Il n’y a pas qu’au Canada que la crise du logement bat son plein: selon une étude réalisée par des chercheurs de l’institution TU Wien, en Autriche, l’Europe souffre elle aussi d’un grave problème d’accessibilité, lorsque vient le temps de se loger.
La situation est telle, en fait, que la moitié des Européens ne peuvent se permettre d’acheter que l’équivalent d’un appartement à une seule chambre, ou encore un studio.
Chez les locataires, le portrait n’est pas vraiment plus rose: 39% des habitants du Vieux Continent ne peuvent même pas louer un logement de cette taille.
Selon les auteurs de ces travaux publiés dans le Journal of Maps, la crise est pire dans les zones plus densément peuplées du continent, et particulièrement dans les municipalités et les grandes villes.
En s’appuyant sur des données immobilières et financières provenant de plus de 30 pays européens, les chercheurs ont été en mesure de créer une carte des « zones chaudes » de l’accès au logement, sur le continent, c’est-à-dire l’endroit où les propriétés sont hors de prix pour le travailleur moyen.
Ainsi, des zones autour de Paris, Berlin et Madrid font partie des régions les plus affectées par cette crise de l’abordabilité.

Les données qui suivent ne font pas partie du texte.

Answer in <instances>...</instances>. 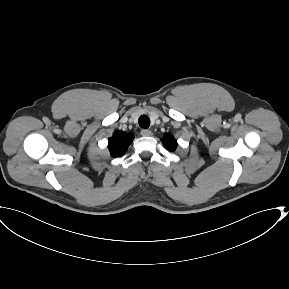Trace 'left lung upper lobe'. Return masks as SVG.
<instances>
[{
  "label": "left lung upper lobe",
  "mask_w": 289,
  "mask_h": 289,
  "mask_svg": "<svg viewBox=\"0 0 289 289\" xmlns=\"http://www.w3.org/2000/svg\"><path fill=\"white\" fill-rule=\"evenodd\" d=\"M163 139V143L168 150L174 151L176 149L177 142L171 134L166 133Z\"/></svg>",
  "instance_id": "obj_1"
}]
</instances>
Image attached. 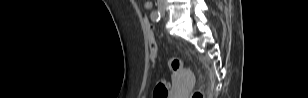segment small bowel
<instances>
[{
    "label": "small bowel",
    "mask_w": 308,
    "mask_h": 98,
    "mask_svg": "<svg viewBox=\"0 0 308 98\" xmlns=\"http://www.w3.org/2000/svg\"><path fill=\"white\" fill-rule=\"evenodd\" d=\"M152 5H153L152 1H144V7H145L146 9L152 8ZM148 24H149V23H148Z\"/></svg>",
    "instance_id": "c3829d8e"
}]
</instances>
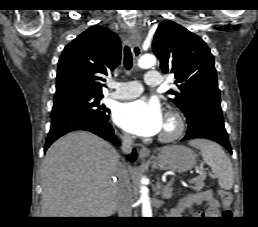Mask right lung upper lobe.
I'll use <instances>...</instances> for the list:
<instances>
[{
    "label": "right lung upper lobe",
    "instance_id": "cb5924a9",
    "mask_svg": "<svg viewBox=\"0 0 258 227\" xmlns=\"http://www.w3.org/2000/svg\"><path fill=\"white\" fill-rule=\"evenodd\" d=\"M121 60V42L112 31L92 26L63 50L58 62L56 93L84 90L102 94V75Z\"/></svg>",
    "mask_w": 258,
    "mask_h": 227
}]
</instances>
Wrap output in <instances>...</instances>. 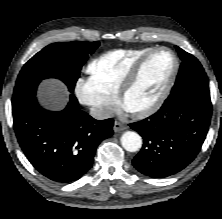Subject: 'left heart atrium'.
<instances>
[{
	"mask_svg": "<svg viewBox=\"0 0 222 219\" xmlns=\"http://www.w3.org/2000/svg\"><path fill=\"white\" fill-rule=\"evenodd\" d=\"M125 110H126V111H129L126 107H125Z\"/></svg>",
	"mask_w": 222,
	"mask_h": 219,
	"instance_id": "1",
	"label": "left heart atrium"
}]
</instances>
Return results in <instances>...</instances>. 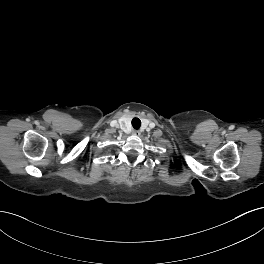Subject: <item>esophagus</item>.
I'll list each match as a JSON object with an SVG mask.
<instances>
[{
  "label": "esophagus",
  "mask_w": 264,
  "mask_h": 264,
  "mask_svg": "<svg viewBox=\"0 0 264 264\" xmlns=\"http://www.w3.org/2000/svg\"><path fill=\"white\" fill-rule=\"evenodd\" d=\"M132 135H134V136H139V135H140V131H138V130H134V131L132 132Z\"/></svg>",
  "instance_id": "34e87169"
}]
</instances>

En fait, les résultats de l’étude révèlent qu’environ deux Européens sur cinq (44%) vivant en ville se trouvent dans un endroit où le salaire moyen ne permet que de vivre dans un l0gement de moins de 50 mètres carrés – ou environ 540 pieds carrés –, soit l’équivalent d’un appartement d’une chambre ou d’un studio.

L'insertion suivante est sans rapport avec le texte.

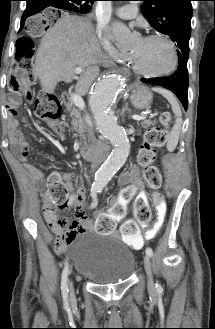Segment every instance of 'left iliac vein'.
<instances>
[{"mask_svg":"<svg viewBox=\"0 0 215 329\" xmlns=\"http://www.w3.org/2000/svg\"><path fill=\"white\" fill-rule=\"evenodd\" d=\"M144 268L147 274L148 288L151 292H154L155 287H154V280L152 274L151 260L148 255L144 257Z\"/></svg>","mask_w":215,"mask_h":329,"instance_id":"left-iliac-vein-1","label":"left iliac vein"}]
</instances>
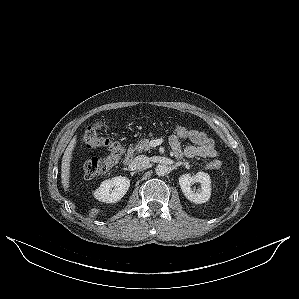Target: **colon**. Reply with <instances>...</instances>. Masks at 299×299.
<instances>
[{
    "label": "colon",
    "instance_id": "5ec220e1",
    "mask_svg": "<svg viewBox=\"0 0 299 299\" xmlns=\"http://www.w3.org/2000/svg\"><path fill=\"white\" fill-rule=\"evenodd\" d=\"M102 124L94 123L88 126L83 133V141L88 148L100 149L104 148L108 151V155L103 158L91 157L83 164L84 175L87 178L107 174L121 159L124 149L120 143L105 138L100 134ZM198 130L190 129L182 125L172 127L173 135L179 139L191 140L195 137ZM213 167H219V162H213Z\"/></svg>",
    "mask_w": 299,
    "mask_h": 299
}]
</instances>
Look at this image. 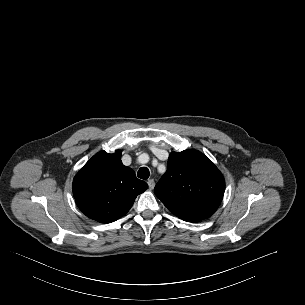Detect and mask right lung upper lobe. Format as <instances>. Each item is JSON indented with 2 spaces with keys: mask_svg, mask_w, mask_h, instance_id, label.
Segmentation results:
<instances>
[{
  "mask_svg": "<svg viewBox=\"0 0 305 305\" xmlns=\"http://www.w3.org/2000/svg\"><path fill=\"white\" fill-rule=\"evenodd\" d=\"M73 195L79 209L100 223L124 216L148 184L121 162V151L95 154L76 174Z\"/></svg>",
  "mask_w": 305,
  "mask_h": 305,
  "instance_id": "cb5924a9",
  "label": "right lung upper lobe"
}]
</instances>
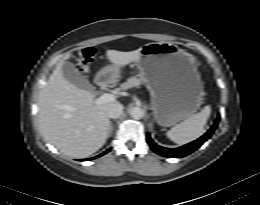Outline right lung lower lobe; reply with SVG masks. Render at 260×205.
Here are the masks:
<instances>
[{"label": "right lung lower lobe", "instance_id": "1", "mask_svg": "<svg viewBox=\"0 0 260 205\" xmlns=\"http://www.w3.org/2000/svg\"><path fill=\"white\" fill-rule=\"evenodd\" d=\"M110 150L108 149L106 152H104V153H102V154H100V155H98V156H96V157H93V158H90V159H84V160H91V159H95V158H97V157H100V156H102V155H104V154H106L107 152H109Z\"/></svg>", "mask_w": 260, "mask_h": 205}]
</instances>
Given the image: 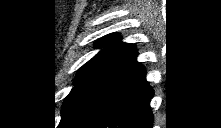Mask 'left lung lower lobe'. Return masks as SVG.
<instances>
[{"instance_id":"0a47b994","label":"left lung lower lobe","mask_w":221,"mask_h":128,"mask_svg":"<svg viewBox=\"0 0 221 128\" xmlns=\"http://www.w3.org/2000/svg\"><path fill=\"white\" fill-rule=\"evenodd\" d=\"M140 64L62 128H152L153 90Z\"/></svg>"}]
</instances>
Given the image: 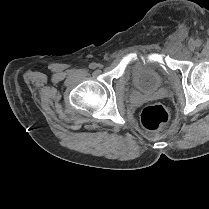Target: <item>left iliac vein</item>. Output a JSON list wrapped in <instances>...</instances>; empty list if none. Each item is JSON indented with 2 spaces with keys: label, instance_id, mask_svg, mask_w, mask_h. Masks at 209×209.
<instances>
[{
  "label": "left iliac vein",
  "instance_id": "1",
  "mask_svg": "<svg viewBox=\"0 0 209 209\" xmlns=\"http://www.w3.org/2000/svg\"><path fill=\"white\" fill-rule=\"evenodd\" d=\"M189 48H190V50H194L195 49V42L191 41L189 43Z\"/></svg>",
  "mask_w": 209,
  "mask_h": 209
}]
</instances>
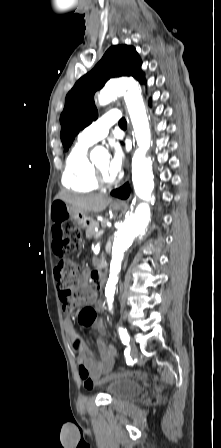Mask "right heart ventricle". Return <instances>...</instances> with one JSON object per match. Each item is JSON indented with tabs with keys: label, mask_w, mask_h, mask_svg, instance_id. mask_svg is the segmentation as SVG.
<instances>
[{
	"label": "right heart ventricle",
	"mask_w": 221,
	"mask_h": 448,
	"mask_svg": "<svg viewBox=\"0 0 221 448\" xmlns=\"http://www.w3.org/2000/svg\"><path fill=\"white\" fill-rule=\"evenodd\" d=\"M87 150L88 146L78 142L65 162L62 184L75 192H93L99 187Z\"/></svg>",
	"instance_id": "1"
}]
</instances>
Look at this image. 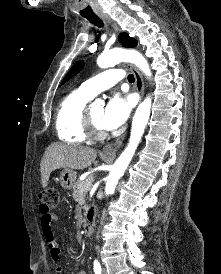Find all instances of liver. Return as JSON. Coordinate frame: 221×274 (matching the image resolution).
<instances>
[{"label":"liver","mask_w":221,"mask_h":274,"mask_svg":"<svg viewBox=\"0 0 221 274\" xmlns=\"http://www.w3.org/2000/svg\"><path fill=\"white\" fill-rule=\"evenodd\" d=\"M97 152L83 146L53 143L46 149L40 164L41 184L46 188L50 174L56 169L83 170L96 159Z\"/></svg>","instance_id":"obj_1"}]
</instances>
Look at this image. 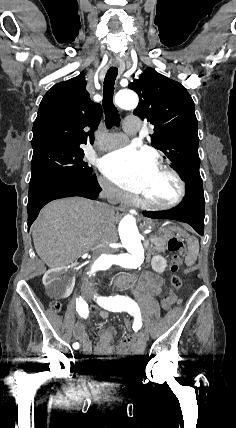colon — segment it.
<instances>
[{
    "label": "colon",
    "mask_w": 236,
    "mask_h": 428,
    "mask_svg": "<svg viewBox=\"0 0 236 428\" xmlns=\"http://www.w3.org/2000/svg\"><path fill=\"white\" fill-rule=\"evenodd\" d=\"M167 246H168V250L170 252L175 253V255L172 260L171 275L169 277V284L171 286V290L162 299V307L165 310H169L171 306L175 303L177 299L175 290L179 289L182 286V279L177 274V272L182 263L181 255L184 254V243H183V240L178 236H171L168 239ZM51 309L54 312H59L61 310V304L59 302H52ZM125 326L127 328H131L132 323L129 320H126Z\"/></svg>",
    "instance_id": "1"
}]
</instances>
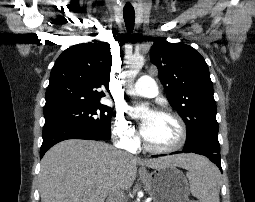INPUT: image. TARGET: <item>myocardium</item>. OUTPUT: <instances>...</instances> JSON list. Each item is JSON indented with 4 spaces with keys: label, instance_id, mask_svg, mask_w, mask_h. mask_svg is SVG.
<instances>
[{
    "label": "myocardium",
    "instance_id": "1",
    "mask_svg": "<svg viewBox=\"0 0 255 202\" xmlns=\"http://www.w3.org/2000/svg\"><path fill=\"white\" fill-rule=\"evenodd\" d=\"M154 113L159 114V115L169 116L176 121V123L179 127V139L172 146L156 147V146L151 145L146 140L145 136L143 135V132H141V139H142L144 148L150 152L157 153V154L172 153V152L180 150L185 145L186 140H187V127H186V124H185L184 120L182 119V117L178 113H176L175 111L170 110V109H160V110L155 111Z\"/></svg>",
    "mask_w": 255,
    "mask_h": 202
}]
</instances>
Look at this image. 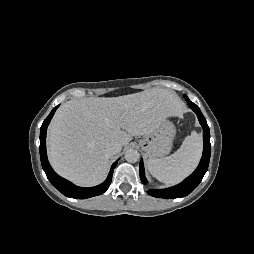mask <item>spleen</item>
<instances>
[{"label":"spleen","instance_id":"1","mask_svg":"<svg viewBox=\"0 0 254 254\" xmlns=\"http://www.w3.org/2000/svg\"><path fill=\"white\" fill-rule=\"evenodd\" d=\"M201 154V136L193 131L171 156L148 159L147 168L150 174L160 182L174 185L193 172L199 163Z\"/></svg>","mask_w":254,"mask_h":254}]
</instances>
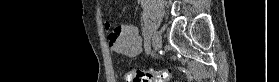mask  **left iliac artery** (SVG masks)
Listing matches in <instances>:
<instances>
[{
	"instance_id": "1",
	"label": "left iliac artery",
	"mask_w": 279,
	"mask_h": 82,
	"mask_svg": "<svg viewBox=\"0 0 279 82\" xmlns=\"http://www.w3.org/2000/svg\"><path fill=\"white\" fill-rule=\"evenodd\" d=\"M151 24L149 21H146L143 28V37H144V48L147 53H149V44L151 38Z\"/></svg>"
}]
</instances>
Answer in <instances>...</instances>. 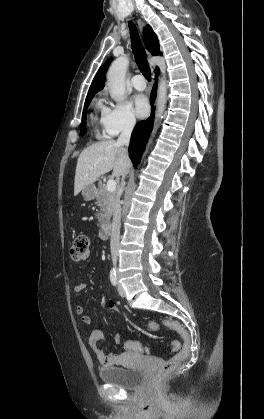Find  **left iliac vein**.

Et si l’on préfère acheter, plutôt que louer, 70% de la population du Vieux Continent résiderait dans des régions où le salaire moyen, encore une fois, ne peut se permettre qu’un maximum de 75 mètres carrés, ou encore 800 pieds carrés, environ. Le tout avec une hypothèque sur 30 ans, expliquent les auteurs par voie de communiqué.
À l’instar de ce qui se passe au Canada et ailleurs en Amérique du Nord, aussi, plusieurs Européens n’arrivent pas à se loger convenablement, puisque plusieurs résidences et logements sont réservés pour les locations à court terme, notamment via la plateforme Airbnb.

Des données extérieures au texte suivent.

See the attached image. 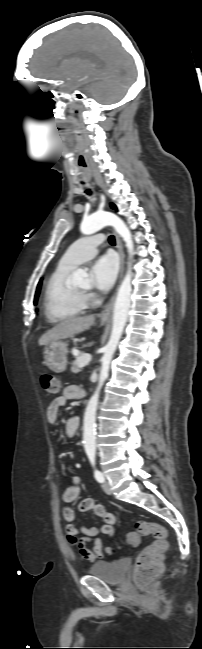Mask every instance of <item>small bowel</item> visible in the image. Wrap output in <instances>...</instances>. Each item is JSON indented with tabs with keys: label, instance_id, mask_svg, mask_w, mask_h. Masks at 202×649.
Returning a JSON list of instances; mask_svg holds the SVG:
<instances>
[{
	"label": "small bowel",
	"instance_id": "obj_1",
	"mask_svg": "<svg viewBox=\"0 0 202 649\" xmlns=\"http://www.w3.org/2000/svg\"><path fill=\"white\" fill-rule=\"evenodd\" d=\"M84 396V390L78 385H68L64 388L63 394L51 401L46 410V418L49 424H54L59 416L60 409L68 400L80 399ZM79 427V417L73 415L65 423L64 437L71 438L75 436ZM80 494V478L74 477L72 482L64 489L62 498L65 502L71 503L77 500ZM81 512L92 511L95 515L102 518L103 524L93 527H77L74 524L76 514L72 508L66 507L63 510V518L67 522L66 534L71 545L78 548L80 558L85 561L94 562L103 558V545L99 539L100 534L108 535L113 538L115 533V517L106 511L105 507L96 503L93 499L87 498L81 501L78 507ZM113 518L110 521L107 517ZM92 544L88 548L87 544Z\"/></svg>",
	"mask_w": 202,
	"mask_h": 649
}]
</instances>
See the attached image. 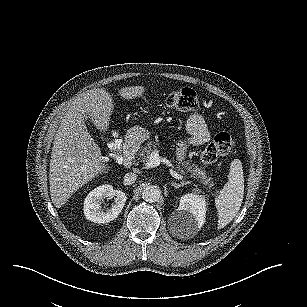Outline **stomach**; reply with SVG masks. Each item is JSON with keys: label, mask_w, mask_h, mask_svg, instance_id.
Masks as SVG:
<instances>
[{"label": "stomach", "mask_w": 307, "mask_h": 307, "mask_svg": "<svg viewBox=\"0 0 307 307\" xmlns=\"http://www.w3.org/2000/svg\"><path fill=\"white\" fill-rule=\"evenodd\" d=\"M149 136L150 134L147 130L139 126H135L127 131L125 141L131 144L132 146L139 145L142 142H144L147 138H149Z\"/></svg>", "instance_id": "1"}]
</instances>
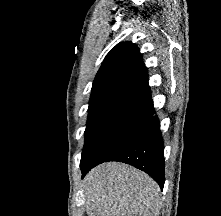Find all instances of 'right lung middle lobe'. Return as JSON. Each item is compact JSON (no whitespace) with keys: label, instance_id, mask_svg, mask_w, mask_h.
Masks as SVG:
<instances>
[{"label":"right lung middle lobe","instance_id":"dd1d6c3e","mask_svg":"<svg viewBox=\"0 0 221 216\" xmlns=\"http://www.w3.org/2000/svg\"><path fill=\"white\" fill-rule=\"evenodd\" d=\"M150 115L119 114L87 122L81 166L99 164L138 138Z\"/></svg>","mask_w":221,"mask_h":216}]
</instances>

« Notre étude pointe vers la création d’une crise majeure du logement », souligne la principale autrice des travaux, la professeure Franziska Sielker.
« Cette crise affecte déjà, de façon disproportionnée, les nouveaux arrivants sur le marché, ainsi que les gens qui doivent souvent changer de lieu de résidence pour des raisons personnelles ou professionnelles. C’est le cas dans les capitales, les grandes villes, les zones côtières et sur les sites alpins prisés des touristes. Le tout se combine à un grand manque de logements à louer à la campagne », ajoute-t-elle.
Toujours selon les chiffres mis de l’avant par l’étude, cela fait plus d’une décennie que le prix des maisons et des appartements augmente plus rapidement que les salaires.
22 millions d’annonces évaluées
Pour parvenir à leurs conclusions, les chercheurs ont examiné pas moins de 22 millions de propriétés à vendre ou à louer dans 30 pays. L’espace que les gens peuvent se permettre a été calculé en fonction des salaires moyens de chaque région.
Résultat? Pratiquement tous les pays européens sont aux prises avec une crise d’abordabilité; et si l’ampleur de cette crise varie, pour les nouveaux arrivants sur le marché immobilier et ceux et celles désirant louer un logement, ce rêve est généralement hors de portée.
Selon les données, c’est au Portugal, en Pologne et aux Pays-Bas que se loger est le plus difficile.
Et puisque ce sont les grands centres qui souffrent le plus de cette crise, malgré les salaires plus élevés que l’on y trouve – et puisque cette crise est en train de s’étendre et d’affecter aussi les banlieues et les régions rurales, les auteurs des travaux réclament l’adoption d’urgence de politiques pour le logement dans les villes.
« La majorité de la population ne saisit pas l’ampleur du problème. Et il faut savoir que cette crise a deux côtés: le prix pour se loger, mais aussi le salaire gagné. Pour combler le fossé entre les prix de l’immobilier et les revenus, il faut tenir compte de ces deux facettes de la médaille », plaide le Dr Selim Banabak, coauteur de l’étude.